Mouth tilted, it opened over mine. Our tongues clashed and stroked. I was faint and dizzy as he kissed me, his mouth slanting from one side to the other as we ate at each other, like it was the end of the world and there was nowhere else either one of us would rather be.

It was the truth.

As he kissed me and kissed me and kissed me—his body warm and fully clothed pressed flushed to my chest, breasts, belly, and even my thighs—all I wanted was to be wrapped around him again. I was so busy sliding my tongue against his that it took me a while to notice him fumbling with the snaps on my bra with one hand. If that wasn’t my cue to get him out of his clothes, I didn’t know what was.

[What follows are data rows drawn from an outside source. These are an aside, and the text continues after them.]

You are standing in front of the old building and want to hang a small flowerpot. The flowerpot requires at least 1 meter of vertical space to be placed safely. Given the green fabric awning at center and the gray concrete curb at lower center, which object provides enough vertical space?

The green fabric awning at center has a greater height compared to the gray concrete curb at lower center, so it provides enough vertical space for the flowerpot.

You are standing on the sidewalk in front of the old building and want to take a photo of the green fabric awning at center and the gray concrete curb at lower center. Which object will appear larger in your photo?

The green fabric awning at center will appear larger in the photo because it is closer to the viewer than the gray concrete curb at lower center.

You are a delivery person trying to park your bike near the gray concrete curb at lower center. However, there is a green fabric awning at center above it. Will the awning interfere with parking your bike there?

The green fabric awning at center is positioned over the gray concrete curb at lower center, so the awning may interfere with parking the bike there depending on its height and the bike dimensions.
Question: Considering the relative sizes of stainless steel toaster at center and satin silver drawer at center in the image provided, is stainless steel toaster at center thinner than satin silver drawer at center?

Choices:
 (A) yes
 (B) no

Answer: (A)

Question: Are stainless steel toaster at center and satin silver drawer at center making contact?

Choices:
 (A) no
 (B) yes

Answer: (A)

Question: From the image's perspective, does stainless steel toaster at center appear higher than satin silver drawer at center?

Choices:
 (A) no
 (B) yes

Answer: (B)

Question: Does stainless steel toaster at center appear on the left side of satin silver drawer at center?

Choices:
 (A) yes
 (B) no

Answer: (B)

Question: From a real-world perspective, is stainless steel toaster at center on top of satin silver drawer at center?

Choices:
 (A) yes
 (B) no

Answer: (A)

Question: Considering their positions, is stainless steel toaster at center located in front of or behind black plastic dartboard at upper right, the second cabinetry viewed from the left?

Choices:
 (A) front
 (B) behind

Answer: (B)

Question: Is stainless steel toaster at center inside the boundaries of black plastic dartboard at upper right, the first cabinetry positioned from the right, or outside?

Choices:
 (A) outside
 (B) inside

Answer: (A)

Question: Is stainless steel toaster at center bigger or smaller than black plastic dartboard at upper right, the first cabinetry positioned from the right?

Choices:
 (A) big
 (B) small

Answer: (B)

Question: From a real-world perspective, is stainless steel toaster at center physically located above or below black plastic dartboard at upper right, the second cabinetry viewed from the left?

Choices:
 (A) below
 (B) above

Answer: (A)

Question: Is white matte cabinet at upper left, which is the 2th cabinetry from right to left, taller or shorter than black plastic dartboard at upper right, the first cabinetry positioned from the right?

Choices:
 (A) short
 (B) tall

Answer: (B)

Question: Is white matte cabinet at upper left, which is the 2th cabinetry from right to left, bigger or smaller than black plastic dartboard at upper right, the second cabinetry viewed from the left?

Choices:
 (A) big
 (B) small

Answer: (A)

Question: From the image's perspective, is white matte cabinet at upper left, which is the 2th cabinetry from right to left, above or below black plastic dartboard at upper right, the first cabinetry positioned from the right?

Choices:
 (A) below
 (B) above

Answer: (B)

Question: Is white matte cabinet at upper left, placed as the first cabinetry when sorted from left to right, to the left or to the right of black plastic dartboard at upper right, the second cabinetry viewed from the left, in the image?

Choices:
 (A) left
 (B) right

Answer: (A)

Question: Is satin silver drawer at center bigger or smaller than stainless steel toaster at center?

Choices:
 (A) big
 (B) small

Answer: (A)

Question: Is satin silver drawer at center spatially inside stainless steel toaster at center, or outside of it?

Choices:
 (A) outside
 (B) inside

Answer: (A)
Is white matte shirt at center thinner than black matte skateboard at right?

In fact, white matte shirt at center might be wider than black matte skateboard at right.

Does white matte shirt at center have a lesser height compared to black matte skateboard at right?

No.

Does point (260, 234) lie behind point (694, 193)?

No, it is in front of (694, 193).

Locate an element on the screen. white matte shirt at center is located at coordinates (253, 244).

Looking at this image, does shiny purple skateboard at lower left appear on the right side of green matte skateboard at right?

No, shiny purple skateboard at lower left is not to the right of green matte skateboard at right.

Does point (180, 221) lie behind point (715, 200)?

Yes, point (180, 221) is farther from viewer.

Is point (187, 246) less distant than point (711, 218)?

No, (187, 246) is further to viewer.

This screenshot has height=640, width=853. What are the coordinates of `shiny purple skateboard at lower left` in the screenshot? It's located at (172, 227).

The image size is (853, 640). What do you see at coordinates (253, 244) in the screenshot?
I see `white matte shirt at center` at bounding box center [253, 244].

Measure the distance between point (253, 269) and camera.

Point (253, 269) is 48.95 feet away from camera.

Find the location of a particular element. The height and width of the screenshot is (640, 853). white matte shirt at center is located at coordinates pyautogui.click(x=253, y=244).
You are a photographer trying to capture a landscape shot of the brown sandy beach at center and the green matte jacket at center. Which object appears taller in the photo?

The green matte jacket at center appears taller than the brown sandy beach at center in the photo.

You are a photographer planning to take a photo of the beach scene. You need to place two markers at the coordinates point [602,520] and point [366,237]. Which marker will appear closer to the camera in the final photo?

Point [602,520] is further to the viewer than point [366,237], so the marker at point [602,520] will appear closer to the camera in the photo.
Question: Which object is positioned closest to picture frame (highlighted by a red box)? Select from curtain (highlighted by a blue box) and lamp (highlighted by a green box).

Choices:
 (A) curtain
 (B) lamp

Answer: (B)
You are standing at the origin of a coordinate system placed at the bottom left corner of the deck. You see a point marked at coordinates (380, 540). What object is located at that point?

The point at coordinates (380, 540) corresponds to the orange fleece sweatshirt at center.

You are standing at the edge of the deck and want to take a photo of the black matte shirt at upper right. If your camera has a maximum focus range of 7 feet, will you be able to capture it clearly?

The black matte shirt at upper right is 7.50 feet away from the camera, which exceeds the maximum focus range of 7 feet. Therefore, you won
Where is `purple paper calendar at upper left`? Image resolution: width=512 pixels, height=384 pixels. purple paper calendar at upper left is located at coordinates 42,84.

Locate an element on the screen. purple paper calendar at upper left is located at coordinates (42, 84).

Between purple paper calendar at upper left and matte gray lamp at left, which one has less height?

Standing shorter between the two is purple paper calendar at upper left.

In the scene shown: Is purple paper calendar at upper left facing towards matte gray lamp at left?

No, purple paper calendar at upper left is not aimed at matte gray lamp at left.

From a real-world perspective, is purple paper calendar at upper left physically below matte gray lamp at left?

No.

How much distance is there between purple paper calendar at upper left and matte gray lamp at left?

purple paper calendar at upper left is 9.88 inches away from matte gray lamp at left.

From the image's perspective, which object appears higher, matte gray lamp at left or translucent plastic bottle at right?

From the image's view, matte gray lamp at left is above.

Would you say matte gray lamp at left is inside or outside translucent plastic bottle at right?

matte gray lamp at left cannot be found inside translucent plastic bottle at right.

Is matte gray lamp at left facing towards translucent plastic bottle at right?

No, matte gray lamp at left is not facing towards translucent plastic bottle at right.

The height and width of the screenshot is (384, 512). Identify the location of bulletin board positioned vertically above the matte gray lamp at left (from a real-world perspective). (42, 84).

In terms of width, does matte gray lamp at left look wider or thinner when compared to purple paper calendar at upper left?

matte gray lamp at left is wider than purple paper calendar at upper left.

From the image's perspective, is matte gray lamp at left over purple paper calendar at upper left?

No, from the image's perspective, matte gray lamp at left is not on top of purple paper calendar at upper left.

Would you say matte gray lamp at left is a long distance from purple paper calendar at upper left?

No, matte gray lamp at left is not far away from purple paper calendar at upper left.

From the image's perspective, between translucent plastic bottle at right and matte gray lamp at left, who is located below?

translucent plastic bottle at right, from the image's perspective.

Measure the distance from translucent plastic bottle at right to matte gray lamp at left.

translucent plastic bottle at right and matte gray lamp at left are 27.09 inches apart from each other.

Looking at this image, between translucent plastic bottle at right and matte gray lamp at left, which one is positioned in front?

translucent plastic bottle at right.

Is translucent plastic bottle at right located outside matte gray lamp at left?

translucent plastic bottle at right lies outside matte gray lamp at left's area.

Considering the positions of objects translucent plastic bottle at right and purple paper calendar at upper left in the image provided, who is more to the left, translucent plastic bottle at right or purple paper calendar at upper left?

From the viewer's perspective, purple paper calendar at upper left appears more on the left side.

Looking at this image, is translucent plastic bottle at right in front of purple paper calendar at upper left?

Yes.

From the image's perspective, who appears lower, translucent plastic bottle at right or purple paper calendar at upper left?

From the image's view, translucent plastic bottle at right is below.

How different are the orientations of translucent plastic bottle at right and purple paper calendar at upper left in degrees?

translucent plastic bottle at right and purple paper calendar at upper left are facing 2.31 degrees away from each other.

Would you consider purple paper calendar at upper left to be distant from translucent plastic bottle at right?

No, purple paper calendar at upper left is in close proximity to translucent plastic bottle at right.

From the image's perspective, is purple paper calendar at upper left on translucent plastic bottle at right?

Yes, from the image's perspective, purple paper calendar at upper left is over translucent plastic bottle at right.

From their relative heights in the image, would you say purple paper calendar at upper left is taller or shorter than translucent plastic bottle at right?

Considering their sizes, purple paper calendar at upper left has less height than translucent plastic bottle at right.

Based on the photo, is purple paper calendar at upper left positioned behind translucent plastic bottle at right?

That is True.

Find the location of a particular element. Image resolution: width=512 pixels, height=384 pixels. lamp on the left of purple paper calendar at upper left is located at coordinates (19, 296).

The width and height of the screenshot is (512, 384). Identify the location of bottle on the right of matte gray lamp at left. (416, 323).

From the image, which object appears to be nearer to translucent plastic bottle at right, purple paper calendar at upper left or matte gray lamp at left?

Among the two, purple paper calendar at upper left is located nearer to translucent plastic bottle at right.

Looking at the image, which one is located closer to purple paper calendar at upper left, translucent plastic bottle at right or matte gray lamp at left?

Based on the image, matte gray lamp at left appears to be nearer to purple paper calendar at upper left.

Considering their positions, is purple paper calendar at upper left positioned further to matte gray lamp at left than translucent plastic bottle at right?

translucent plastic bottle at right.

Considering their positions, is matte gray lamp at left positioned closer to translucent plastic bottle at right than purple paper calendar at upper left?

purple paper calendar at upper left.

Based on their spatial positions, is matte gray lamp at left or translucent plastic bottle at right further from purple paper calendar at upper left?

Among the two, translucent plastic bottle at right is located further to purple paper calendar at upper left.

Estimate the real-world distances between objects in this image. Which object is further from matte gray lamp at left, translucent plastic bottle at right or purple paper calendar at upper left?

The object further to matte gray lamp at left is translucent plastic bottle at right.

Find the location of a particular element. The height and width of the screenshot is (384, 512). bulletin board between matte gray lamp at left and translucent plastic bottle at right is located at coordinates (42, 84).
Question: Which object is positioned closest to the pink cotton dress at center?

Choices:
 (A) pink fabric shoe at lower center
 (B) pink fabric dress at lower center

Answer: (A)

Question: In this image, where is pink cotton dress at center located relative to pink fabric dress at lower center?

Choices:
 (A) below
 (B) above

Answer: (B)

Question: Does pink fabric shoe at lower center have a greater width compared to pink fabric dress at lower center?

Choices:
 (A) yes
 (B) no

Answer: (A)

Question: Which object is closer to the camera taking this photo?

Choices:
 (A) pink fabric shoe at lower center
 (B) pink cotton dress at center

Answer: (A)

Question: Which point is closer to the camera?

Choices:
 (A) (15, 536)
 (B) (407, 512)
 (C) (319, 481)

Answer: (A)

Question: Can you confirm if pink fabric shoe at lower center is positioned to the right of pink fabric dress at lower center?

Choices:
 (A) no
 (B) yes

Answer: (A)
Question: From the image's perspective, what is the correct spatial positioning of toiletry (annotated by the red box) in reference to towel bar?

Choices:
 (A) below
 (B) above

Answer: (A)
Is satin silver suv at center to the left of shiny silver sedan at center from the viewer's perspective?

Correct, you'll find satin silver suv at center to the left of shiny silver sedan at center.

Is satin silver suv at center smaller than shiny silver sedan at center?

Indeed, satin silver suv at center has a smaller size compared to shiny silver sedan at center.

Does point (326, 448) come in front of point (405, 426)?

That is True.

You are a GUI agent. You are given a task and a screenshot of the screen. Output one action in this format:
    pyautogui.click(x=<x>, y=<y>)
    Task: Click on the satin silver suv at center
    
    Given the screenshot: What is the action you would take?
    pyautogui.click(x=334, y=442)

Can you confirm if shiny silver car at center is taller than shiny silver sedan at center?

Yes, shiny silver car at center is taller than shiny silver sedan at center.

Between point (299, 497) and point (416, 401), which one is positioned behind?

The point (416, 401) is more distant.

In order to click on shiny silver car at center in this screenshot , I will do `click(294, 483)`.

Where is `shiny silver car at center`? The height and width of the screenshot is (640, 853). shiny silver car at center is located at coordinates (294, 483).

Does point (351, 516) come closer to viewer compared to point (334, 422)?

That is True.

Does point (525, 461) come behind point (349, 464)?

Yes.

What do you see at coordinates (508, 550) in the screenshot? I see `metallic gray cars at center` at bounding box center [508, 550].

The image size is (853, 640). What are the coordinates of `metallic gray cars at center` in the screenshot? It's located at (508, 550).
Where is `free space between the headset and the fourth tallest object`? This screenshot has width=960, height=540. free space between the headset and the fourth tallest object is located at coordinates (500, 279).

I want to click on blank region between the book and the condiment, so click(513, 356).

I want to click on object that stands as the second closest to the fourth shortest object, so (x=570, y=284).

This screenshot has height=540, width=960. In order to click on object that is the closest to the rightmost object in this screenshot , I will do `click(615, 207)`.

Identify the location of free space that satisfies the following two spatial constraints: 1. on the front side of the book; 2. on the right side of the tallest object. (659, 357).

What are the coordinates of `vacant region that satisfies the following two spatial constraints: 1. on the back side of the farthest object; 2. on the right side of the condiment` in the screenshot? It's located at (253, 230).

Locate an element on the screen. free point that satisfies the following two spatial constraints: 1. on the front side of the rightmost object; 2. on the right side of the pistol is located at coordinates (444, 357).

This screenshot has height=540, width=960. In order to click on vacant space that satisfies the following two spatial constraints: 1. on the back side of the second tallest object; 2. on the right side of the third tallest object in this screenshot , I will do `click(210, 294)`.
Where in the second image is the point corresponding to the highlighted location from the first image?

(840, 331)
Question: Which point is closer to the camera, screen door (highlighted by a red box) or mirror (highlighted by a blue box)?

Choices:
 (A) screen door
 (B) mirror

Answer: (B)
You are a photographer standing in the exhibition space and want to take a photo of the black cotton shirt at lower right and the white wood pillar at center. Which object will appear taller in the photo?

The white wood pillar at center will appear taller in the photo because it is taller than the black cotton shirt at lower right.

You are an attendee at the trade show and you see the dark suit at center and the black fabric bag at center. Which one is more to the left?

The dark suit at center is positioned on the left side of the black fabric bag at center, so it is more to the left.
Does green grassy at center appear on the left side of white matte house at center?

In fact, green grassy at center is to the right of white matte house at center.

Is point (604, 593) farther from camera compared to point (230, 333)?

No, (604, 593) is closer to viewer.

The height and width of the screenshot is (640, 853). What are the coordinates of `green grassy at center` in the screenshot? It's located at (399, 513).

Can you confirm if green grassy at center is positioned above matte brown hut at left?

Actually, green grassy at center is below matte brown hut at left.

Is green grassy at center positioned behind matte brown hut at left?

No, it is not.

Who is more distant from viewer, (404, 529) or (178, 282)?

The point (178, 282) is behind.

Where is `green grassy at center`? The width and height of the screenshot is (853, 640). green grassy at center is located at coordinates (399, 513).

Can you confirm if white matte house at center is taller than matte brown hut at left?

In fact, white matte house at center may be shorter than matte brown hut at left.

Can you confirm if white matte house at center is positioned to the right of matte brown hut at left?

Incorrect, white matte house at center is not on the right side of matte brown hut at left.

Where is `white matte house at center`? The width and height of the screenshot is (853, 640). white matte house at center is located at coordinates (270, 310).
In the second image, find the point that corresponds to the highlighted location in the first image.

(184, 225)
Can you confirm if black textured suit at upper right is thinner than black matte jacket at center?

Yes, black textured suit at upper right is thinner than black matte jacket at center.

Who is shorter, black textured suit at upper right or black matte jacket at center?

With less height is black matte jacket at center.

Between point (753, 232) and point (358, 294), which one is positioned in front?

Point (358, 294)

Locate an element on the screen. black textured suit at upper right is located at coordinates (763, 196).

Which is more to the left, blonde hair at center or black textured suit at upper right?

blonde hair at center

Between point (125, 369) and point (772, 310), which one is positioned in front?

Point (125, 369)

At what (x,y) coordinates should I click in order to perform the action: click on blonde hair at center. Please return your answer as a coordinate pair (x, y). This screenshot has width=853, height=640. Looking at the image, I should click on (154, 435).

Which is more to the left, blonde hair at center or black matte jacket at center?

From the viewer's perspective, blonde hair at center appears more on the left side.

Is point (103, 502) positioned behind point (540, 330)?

I sucked in a breath as I tore my mouth away finally, going up to the tips of my toes to kiss that warm, almost salty skin at his neck, tiny hairs prickling my lips and chin. Dallas’s hands kept fumbling at my back, and it took me a moment in the dark for my hands to slide up the hard, bulky muscles of his abs, up over his pectorals until my fingers found the buttons near his throat. I got his tie off and threw it before going back.

He got my bra off as I was about halfway down, unbuttoning his dress shirt. His hands stroked over my shoulders and the back of my neck as I finished and started pushing his shirt away, feeling him help me get it off, fast, almost desperately. With only his thin undershirt between me and all those rippled, hot muscles, I sucked in a breath as Dallas leaned down to kiss my upper lip before pulling away. From the sound and the feel of it, he took his shirt off, because the next thing I knew, a bare, smooth shoulder brushed across my cheek.